# LCA

一个树的 Lowest Common Ancestor 最近公共祖先。

这篇文章主要目的是在于寻找解决类似 LCA 问题的统一方法。就图一乐

# 两个结点都存在

LeetCode 模板题:236. 二叉树的最近公共祖先

lc236.py
# Definition for a binary tree node.
# class TreeNode:
#     def __init__(self, x):
#         self.val = x
#         self.left = None
#         self.right = None
class Solution:
    def lowestCommonAncestor(self, root: 'TreeNode', p: 'TreeNode', q: 'TreeNode') -> 'TreeNode':
        def findLca(root, p, q):
            if root in (None, p, q): return root
            l, r = findLca(root.left, p, q), findLca(root.right, p, q)
            return root if (l and r) else (l or r)
        return findLca(root, p, q)

迭代写法可以参考:Iterative Solutions in Python/C++

还有一个二叉搜索树的两个必定存在的 LCA:235. 二叉搜索树的最近公共祖先

lc235-1.py
# Definition for a binary tree node.
# class TreeNode:
#     def __init__(self, x):
#         self.val = x
#         self.left = None
#         self.right = None
class Solution:
    def lowestCommonAncestor(self, root: 'TreeNode', p: 'TreeNode', q: 'TreeNode') -> 'TreeNode':
        def findLca(root, p, q):
            if not root: return root
            if p.val > q.val: p, q = q, p
            if p.val <= root.val <= q.val: return root
            if p.val > root.val: return findLca(root.right, p, q)
            if q.val < root.val: return findLca(root.left, p, q)
        return findLca(root, p, q)

# 两个结点不一定存在

上面这道题保证 p 和 q 一定存在于这棵树中,如果其中之一不存在的话,需要用其他方法。

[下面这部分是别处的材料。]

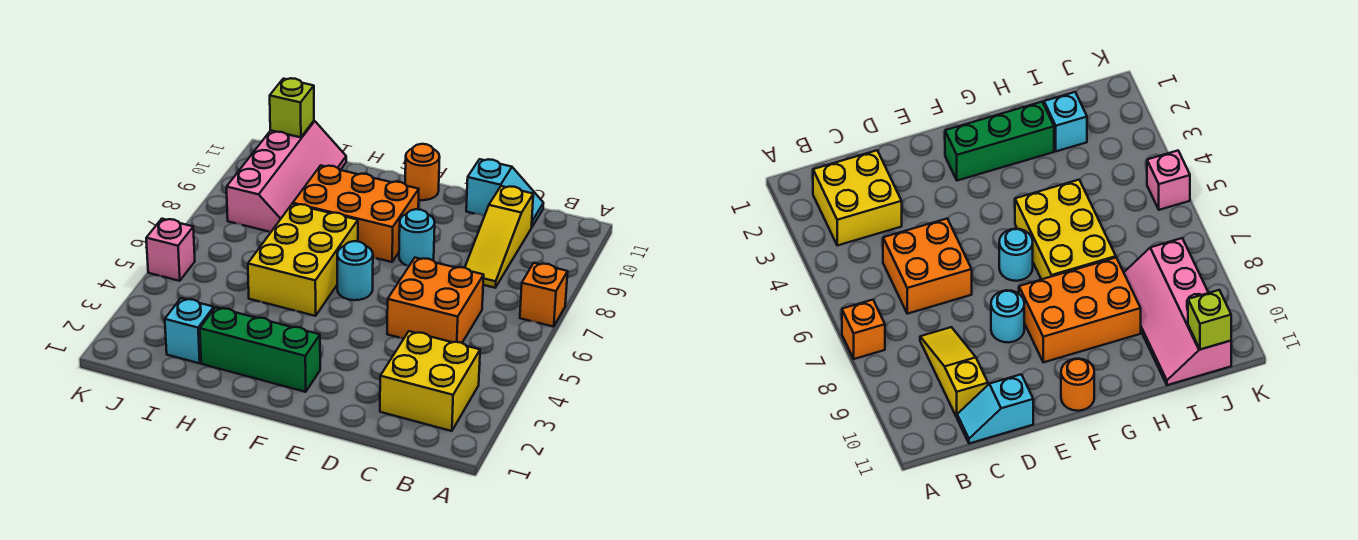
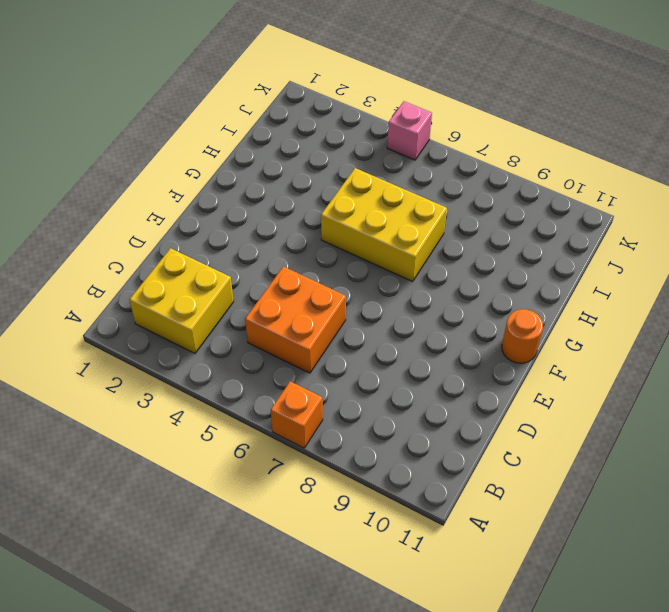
none -> yellow slope C8:C10 level 1 top 10
none -> cyan slope C11:D11 level 1 top D
none -> cyan round brick E8 level 1

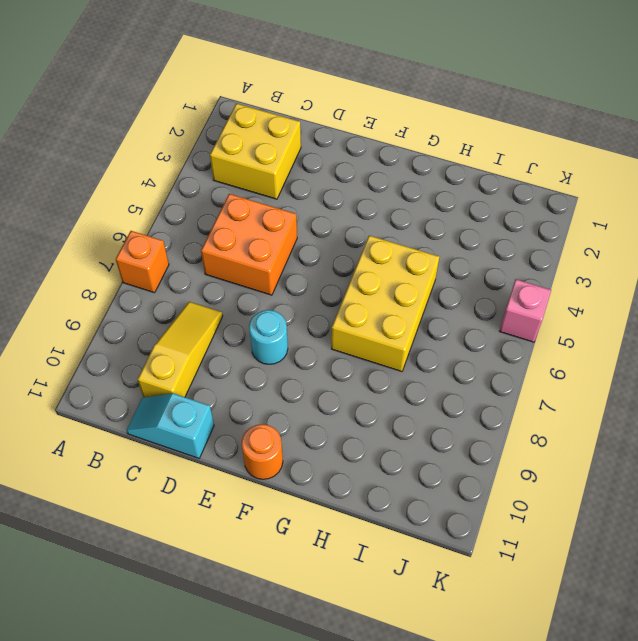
none -> green brick F2:H2 level 1
none -> cyan round brick F6 level 1
none -> orange brick F8:H9 level 1

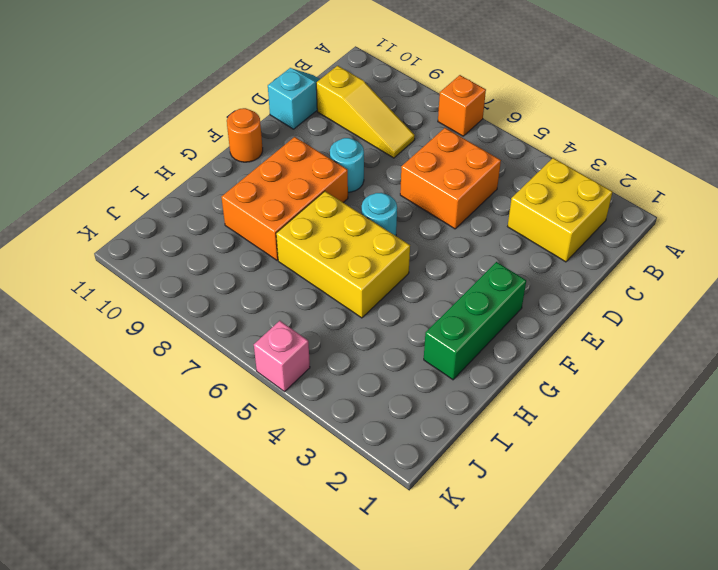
none -> cyan brick I2 level 1
none -> pink slope I8:J11 level 1 top J
none -> lime brick J11 level 2

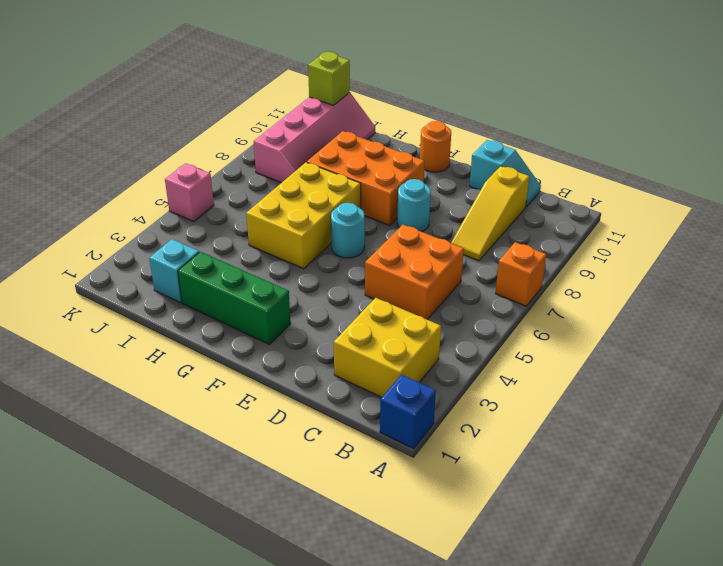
blue brick A1 level 1 -> none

比如这道题 1644. 二叉树的最近公共祖先 II 就是可能不存在的情况。

第一种写法,我愿称之为万能的混沌法。利用 Python 中函数可以返回多个值的特性,全都交给递归函数去做。情况很难写全。

这道题三个返回值分别表示 p 是否在子树中、q 是否在子树中、如果都 p 和 q 都有的话它们的 lca。

lc1644-1.py
# Definition for a binary tree node.
# class TreeNode:
#     def __init__(self, x):
#         self.val = x
#         self.left = None
#         self.right = None
class Solution:
    def lowestCommonAncestor(self, root: 'TreeNode', p: 'TreeNode', q: 'TreeNode') -> 'TreeNode':
        def recur(root, p, q):
            if not root: return False, False, None
            l, r = recur(root.left, p, q), recur(root.right, p, q)
            if l[0] and l[1]: return l
            if r[0] and r[1]: return r
            if l[0] and r[1]: return True, True, root
            if r[0] and l[1]: return True, True, root
            if (l[0] or r[0]) and root == q: return True, True, root
            if (l[1] or r[1]) and root == p: return True, True, root
            if l[0] or l[1]: return l
            if r[0] or r[1]: return r
            return root == p, root == q, None
        return recur(root, p, q)[2]

第二种方法,利用递归外变量,就不用全都让递归函数返回了。我把这种方法称为 nonlocal+recur。

利用好 nonlocal 变量,只要返回一个值就可以达到目的。很容易就可以区分开哪一个该使用 nonlocal 表示、哪一个用 recur 返回:只改变一次的用 nonlocal,每次都不同的用参数传递或者在 recur 中返回。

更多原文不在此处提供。